_What this task involves:_
Check each line of the data below for the word "fruit", then extract the ones that have it.

_Data in this exercise:_
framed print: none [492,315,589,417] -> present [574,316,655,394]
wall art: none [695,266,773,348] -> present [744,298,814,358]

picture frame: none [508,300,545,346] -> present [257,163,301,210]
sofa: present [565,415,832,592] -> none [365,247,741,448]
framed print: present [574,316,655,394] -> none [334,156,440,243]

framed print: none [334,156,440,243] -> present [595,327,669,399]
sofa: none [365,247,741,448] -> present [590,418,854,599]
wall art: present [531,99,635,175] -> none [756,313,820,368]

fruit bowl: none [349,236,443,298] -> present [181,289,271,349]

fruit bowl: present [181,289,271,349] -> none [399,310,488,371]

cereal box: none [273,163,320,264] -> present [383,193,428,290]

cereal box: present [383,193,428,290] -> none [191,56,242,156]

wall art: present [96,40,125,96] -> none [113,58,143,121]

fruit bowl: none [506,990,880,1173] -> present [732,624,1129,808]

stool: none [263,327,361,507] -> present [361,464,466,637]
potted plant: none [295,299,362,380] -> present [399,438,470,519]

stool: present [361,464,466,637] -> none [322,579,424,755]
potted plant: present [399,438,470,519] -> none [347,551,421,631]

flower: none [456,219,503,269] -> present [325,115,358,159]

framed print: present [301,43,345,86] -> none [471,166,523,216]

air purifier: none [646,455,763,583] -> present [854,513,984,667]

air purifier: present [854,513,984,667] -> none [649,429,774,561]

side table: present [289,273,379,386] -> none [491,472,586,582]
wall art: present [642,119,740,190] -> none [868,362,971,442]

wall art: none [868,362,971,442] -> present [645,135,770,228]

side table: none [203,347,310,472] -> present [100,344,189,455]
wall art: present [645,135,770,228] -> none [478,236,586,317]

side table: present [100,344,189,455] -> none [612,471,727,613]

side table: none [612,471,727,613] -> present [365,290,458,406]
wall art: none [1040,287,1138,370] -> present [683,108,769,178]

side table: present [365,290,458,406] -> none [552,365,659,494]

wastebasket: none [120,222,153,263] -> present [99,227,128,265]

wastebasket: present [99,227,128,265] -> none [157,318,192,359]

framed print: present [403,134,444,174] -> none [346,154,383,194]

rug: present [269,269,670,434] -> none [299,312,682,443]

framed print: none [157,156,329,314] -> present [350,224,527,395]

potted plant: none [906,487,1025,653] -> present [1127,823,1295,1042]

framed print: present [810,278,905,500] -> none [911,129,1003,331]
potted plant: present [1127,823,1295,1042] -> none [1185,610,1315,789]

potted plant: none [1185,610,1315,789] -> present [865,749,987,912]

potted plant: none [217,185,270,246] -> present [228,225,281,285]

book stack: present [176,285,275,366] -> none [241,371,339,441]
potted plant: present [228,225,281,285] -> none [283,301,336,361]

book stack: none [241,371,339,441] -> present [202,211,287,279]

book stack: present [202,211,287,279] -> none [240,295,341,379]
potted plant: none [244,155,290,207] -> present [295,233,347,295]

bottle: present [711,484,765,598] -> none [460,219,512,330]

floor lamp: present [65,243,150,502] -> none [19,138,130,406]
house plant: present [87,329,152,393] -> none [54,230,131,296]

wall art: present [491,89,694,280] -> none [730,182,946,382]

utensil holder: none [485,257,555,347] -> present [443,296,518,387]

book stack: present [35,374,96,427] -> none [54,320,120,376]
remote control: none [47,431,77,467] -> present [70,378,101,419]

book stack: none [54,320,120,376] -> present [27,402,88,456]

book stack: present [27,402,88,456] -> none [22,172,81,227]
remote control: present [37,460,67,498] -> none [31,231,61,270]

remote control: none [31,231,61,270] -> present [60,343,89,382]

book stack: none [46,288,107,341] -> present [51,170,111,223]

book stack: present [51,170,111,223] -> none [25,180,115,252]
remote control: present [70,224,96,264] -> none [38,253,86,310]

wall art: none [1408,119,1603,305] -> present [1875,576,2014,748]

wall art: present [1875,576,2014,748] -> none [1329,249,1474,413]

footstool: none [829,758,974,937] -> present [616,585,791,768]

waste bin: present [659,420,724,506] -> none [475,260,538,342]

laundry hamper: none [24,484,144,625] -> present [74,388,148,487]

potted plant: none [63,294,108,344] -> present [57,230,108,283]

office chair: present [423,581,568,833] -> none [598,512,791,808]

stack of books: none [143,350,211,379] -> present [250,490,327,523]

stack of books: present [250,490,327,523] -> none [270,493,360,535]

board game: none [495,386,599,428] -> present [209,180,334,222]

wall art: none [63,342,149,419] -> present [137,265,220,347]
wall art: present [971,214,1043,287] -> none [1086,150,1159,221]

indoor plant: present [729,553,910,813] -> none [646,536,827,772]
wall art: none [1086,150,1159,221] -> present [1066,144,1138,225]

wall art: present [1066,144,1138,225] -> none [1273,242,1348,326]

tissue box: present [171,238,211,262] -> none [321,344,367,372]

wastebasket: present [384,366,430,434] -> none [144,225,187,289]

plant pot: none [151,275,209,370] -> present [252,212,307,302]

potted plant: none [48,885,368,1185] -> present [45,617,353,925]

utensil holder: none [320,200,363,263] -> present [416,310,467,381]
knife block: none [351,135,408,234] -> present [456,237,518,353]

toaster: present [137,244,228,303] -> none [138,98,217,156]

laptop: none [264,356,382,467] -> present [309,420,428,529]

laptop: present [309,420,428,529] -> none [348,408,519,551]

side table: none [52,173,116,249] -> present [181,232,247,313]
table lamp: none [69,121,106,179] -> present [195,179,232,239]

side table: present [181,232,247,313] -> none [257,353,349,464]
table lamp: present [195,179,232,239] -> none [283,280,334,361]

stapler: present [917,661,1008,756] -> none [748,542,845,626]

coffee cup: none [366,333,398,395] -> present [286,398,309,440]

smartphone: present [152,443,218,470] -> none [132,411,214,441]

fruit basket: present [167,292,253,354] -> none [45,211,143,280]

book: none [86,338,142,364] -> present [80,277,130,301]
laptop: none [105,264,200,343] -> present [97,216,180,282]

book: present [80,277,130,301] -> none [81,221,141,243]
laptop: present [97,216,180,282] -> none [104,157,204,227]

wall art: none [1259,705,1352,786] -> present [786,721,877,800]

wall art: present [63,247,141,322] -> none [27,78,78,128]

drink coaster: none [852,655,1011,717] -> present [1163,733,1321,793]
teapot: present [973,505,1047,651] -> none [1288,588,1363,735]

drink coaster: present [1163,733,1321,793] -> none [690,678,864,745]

_Written solution:_
fruit bowl: none [349,236,443,298] -> present [181,289,271,349]
fruit bowl: present [181,289,271,349] -> none [399,310,488,371]
fruit bowl: none [506,990,880,1173] -> present [732,624,1129,808]
fruit basket: present [167,292,253,354] -> none [45,211,143,280]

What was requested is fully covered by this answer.